9
votes

I am using Antlr4 and java7 grammar (source) for modifying an input Java Source file. More specifically, I am using the TokenStreamRewriter class to modify some tokens. The following code is a sample that shows how the tokens are modified:

public class TestListener extends JavaBaseListener {    
   private TokenStreamRewriter rewriter;
   rewriter = new TokenStreamRewriter(tokenStream);
   rewriter.replace(ctx.getStart(), ctx.getStop(), "someText");
}

When I print the altered source code, the white spaces and tabs are removed and the new source file's format is like this:

importjava.util.ArrayList;publicclassMain{publicstaticvoidmain(String[]args{MyTimertimer=newMyTimer();}}

I am using extractor.getText() for printing it back.

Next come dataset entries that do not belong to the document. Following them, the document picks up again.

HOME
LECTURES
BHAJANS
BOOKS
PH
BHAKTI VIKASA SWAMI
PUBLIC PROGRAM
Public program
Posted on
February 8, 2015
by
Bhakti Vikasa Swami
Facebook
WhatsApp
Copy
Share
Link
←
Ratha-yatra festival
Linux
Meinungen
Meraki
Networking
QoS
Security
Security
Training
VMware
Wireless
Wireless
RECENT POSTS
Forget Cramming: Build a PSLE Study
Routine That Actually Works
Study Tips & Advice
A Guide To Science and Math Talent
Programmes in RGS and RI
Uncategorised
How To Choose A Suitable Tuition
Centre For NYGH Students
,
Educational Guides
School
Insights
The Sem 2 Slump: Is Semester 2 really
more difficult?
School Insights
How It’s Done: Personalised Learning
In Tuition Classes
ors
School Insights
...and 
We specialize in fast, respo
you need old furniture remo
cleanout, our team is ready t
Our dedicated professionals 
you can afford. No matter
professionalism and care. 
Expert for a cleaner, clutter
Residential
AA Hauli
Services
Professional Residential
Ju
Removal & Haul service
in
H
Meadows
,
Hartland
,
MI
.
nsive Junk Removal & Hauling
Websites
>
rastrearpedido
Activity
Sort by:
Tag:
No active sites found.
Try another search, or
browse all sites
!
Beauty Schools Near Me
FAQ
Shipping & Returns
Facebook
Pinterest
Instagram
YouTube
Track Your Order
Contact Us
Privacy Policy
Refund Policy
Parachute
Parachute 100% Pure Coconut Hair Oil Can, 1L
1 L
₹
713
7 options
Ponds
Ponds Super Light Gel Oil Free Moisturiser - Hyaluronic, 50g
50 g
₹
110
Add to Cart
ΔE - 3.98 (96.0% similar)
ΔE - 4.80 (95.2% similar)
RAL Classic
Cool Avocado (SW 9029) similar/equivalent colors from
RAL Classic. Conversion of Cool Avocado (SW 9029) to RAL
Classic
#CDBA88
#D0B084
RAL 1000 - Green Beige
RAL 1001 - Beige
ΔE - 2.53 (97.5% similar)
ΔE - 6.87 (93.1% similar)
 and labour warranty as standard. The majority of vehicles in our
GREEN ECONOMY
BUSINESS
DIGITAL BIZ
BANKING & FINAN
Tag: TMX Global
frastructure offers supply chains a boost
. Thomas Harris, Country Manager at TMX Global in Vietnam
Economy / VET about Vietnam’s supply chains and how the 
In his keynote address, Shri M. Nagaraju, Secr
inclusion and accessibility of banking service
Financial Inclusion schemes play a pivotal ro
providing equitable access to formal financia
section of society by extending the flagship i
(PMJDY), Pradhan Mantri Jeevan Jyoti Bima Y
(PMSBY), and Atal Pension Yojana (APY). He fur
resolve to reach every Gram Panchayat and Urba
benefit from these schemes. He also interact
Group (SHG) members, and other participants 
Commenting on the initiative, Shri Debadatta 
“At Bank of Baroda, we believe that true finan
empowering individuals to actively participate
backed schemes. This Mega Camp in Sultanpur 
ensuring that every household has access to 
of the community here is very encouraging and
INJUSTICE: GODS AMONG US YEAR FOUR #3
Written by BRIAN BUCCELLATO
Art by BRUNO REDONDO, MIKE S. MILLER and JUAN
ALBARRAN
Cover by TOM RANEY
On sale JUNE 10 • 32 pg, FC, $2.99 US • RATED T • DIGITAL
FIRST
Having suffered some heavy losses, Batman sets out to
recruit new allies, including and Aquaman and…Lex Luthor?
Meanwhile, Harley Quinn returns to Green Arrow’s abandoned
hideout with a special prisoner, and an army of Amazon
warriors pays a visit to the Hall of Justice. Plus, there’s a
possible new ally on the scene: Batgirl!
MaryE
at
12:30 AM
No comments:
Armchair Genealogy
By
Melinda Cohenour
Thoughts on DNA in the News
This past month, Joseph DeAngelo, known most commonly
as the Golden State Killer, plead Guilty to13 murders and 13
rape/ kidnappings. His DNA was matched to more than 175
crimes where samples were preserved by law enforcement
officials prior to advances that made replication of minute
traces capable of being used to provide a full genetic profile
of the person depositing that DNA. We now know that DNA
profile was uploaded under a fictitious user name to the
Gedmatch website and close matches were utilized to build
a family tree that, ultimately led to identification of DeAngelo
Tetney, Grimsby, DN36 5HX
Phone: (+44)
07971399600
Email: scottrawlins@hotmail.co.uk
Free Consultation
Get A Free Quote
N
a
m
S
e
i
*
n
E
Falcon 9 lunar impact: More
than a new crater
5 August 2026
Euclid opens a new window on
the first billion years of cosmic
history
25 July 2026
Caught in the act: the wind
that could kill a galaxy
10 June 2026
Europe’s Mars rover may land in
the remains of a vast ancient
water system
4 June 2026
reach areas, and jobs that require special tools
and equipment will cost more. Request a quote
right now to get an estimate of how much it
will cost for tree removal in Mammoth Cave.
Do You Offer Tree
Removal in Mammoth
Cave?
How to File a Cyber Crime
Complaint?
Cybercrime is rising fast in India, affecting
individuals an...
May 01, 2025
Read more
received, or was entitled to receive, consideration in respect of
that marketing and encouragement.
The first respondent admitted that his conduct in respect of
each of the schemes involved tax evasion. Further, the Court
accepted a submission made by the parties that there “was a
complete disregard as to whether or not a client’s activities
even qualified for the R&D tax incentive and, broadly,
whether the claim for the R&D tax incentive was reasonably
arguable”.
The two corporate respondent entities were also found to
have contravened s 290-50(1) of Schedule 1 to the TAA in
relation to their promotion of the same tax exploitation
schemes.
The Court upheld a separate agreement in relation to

Is this a problem of the grammar used or should I use some other method from the TokenStreamRewriter class?

1

1 Answers

24
votes

The issue is that the lexer is not sending white space to the parser, which means that the rewrite stream doesn't have access to the tokens either. It is because of the skip lexer command:

WS : [ \t\r\n\u000C]+ -> skip ;

You have to change all those to -> channel(HIDDEN) which will send them to the parser on a different channel, making them available in the token stream, but invisible to the parser.